Eu entrei em acordo
com alguma entidade que controla os dedos dessa mão que aqui
escreve; num acordo sobre achar que a vida ainda não me foi
explicada. É um acordo antigo, este, sacramentado há tempos em
escrituras profanas - que de sagradas já estou farto. Enfim, mesmo
este acordo sendo tão antigo, e as coisas antigas tendem a serem
deixadas de lado, sabe-se lá porque, bem, as vezes me pego a
revisá-lo, a fim compreender seus pormenores. Começo, as vezes, a
pensar sobre a manifestação física da minha pessoa. Minha?
Seria eu apenas um
veículo? E ainda, sendo apenas parte de uma ferramenta,
homem-ferramenta, qual parte é minha, sou eu, e o que veio do além,
veio controlar essa estranha máquina que eu ouso chamar de lar? Será
que foi um empréstimo, um contrato de aluguel, uma ocupação, uma
visita sem convite, como foi que se chegou a conclusão de que algo
ou alguém deveria habitar esse composto de carne, cartilagens e
entranhas, essa casca que envolve... envolve o quê, mesmo? Não sei
como é o centro do meu mundo, do meu ser. Conheço apenas essa forma
barriguda, este corpo celeste mundano, que vagueia e cantarola por
calçadas acidentadas, terreno insaturado; que troca de pele e muda
de forma: pouco a pouco. Qual é o propósito - e será de propósito?

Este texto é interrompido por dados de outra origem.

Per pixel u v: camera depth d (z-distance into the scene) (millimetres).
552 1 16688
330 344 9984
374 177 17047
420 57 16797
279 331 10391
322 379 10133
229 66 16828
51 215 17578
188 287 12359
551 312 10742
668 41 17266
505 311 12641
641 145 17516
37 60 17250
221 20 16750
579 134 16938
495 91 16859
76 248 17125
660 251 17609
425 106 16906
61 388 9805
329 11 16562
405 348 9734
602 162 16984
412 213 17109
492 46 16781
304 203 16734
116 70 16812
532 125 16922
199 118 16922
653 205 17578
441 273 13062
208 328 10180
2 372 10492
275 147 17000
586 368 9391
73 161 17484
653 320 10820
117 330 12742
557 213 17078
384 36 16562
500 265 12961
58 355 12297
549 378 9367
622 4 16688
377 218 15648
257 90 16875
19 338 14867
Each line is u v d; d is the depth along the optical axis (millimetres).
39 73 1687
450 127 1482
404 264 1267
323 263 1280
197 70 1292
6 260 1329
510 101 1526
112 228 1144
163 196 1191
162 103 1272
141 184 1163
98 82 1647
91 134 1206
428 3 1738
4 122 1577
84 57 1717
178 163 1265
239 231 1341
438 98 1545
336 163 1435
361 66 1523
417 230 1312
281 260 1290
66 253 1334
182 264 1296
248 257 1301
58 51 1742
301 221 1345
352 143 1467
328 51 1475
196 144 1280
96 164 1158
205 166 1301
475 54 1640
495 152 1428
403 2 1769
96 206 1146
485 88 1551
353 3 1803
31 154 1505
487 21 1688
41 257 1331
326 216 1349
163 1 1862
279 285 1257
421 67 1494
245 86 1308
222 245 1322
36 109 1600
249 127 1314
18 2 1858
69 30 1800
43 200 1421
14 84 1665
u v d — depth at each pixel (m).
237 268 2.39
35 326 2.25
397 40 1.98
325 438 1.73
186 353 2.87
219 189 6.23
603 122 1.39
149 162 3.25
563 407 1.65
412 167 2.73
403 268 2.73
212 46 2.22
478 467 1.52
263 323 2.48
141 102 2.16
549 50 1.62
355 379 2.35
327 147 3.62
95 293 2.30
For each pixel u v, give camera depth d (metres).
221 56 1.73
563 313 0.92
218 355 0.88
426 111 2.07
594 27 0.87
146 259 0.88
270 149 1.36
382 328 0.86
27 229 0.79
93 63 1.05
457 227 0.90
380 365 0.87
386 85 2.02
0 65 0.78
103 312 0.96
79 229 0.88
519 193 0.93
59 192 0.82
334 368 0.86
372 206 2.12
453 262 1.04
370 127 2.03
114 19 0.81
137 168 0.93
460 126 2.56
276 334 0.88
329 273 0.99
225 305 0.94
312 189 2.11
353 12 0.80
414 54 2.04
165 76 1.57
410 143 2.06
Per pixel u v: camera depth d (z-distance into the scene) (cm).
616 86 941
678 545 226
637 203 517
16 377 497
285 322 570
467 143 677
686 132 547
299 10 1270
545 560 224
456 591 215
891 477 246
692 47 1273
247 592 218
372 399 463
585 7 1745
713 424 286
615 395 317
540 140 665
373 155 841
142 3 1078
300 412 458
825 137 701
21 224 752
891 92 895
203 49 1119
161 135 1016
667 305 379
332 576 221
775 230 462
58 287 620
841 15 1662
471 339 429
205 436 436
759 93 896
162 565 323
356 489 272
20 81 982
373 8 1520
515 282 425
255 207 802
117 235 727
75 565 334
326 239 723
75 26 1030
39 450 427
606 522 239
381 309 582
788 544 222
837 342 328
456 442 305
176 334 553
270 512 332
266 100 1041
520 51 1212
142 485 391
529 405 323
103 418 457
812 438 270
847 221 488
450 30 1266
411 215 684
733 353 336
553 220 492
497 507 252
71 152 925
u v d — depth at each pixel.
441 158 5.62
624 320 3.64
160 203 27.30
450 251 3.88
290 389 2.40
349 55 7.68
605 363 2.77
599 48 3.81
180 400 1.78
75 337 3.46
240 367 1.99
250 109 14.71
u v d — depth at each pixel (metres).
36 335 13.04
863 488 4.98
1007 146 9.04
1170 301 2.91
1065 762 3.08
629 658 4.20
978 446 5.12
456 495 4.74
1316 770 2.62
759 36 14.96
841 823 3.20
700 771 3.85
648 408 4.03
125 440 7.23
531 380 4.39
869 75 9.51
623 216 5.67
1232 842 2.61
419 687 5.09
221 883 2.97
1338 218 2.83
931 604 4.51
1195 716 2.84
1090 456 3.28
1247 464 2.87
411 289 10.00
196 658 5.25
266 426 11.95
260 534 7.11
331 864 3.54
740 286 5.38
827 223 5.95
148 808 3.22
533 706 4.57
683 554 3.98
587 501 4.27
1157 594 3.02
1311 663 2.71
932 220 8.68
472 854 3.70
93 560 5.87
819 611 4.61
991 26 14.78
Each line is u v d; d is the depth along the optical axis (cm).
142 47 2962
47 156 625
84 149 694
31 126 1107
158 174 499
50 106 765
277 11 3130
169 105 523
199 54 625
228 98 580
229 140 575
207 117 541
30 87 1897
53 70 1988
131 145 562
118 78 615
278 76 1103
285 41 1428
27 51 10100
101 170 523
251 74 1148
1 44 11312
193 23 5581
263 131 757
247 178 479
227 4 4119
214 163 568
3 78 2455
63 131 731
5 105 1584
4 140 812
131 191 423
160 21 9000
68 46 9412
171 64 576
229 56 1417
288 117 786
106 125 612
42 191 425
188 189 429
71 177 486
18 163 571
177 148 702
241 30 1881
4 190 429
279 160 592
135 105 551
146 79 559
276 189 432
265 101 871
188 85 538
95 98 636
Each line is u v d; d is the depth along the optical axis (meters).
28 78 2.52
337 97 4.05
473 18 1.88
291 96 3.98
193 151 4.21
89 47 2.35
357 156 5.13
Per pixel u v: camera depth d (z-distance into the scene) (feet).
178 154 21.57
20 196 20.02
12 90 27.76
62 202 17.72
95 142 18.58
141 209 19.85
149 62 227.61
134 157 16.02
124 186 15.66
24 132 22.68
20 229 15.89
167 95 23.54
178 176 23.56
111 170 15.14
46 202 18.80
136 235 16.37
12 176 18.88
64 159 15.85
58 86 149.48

- em tratar este filhote de hipopótamo, que ocupa tanto espaço? É
curioso pensar em si mesmo como um livro não lido, uma carta num
envelope fechado.
Ouvi há pouco uma
música que falava sobre um navio de tolos, e me senti navegando em
algo semelhante. Prefiro, na verdade, traduzir como ingênuo. Implica
inocência. Mas pensando bem, talvez isso revele alguma neglicência,
ao concluir que posso ser culpado da minha própria inocência, em
não descobrir explicações para as confusas ideias que transitam
entre o início e o fim destas questões: quais eram mesmo? Eis uma
delas:
Sobre isso que aqui
escrevo, serei apenas cúmplice ou culpado?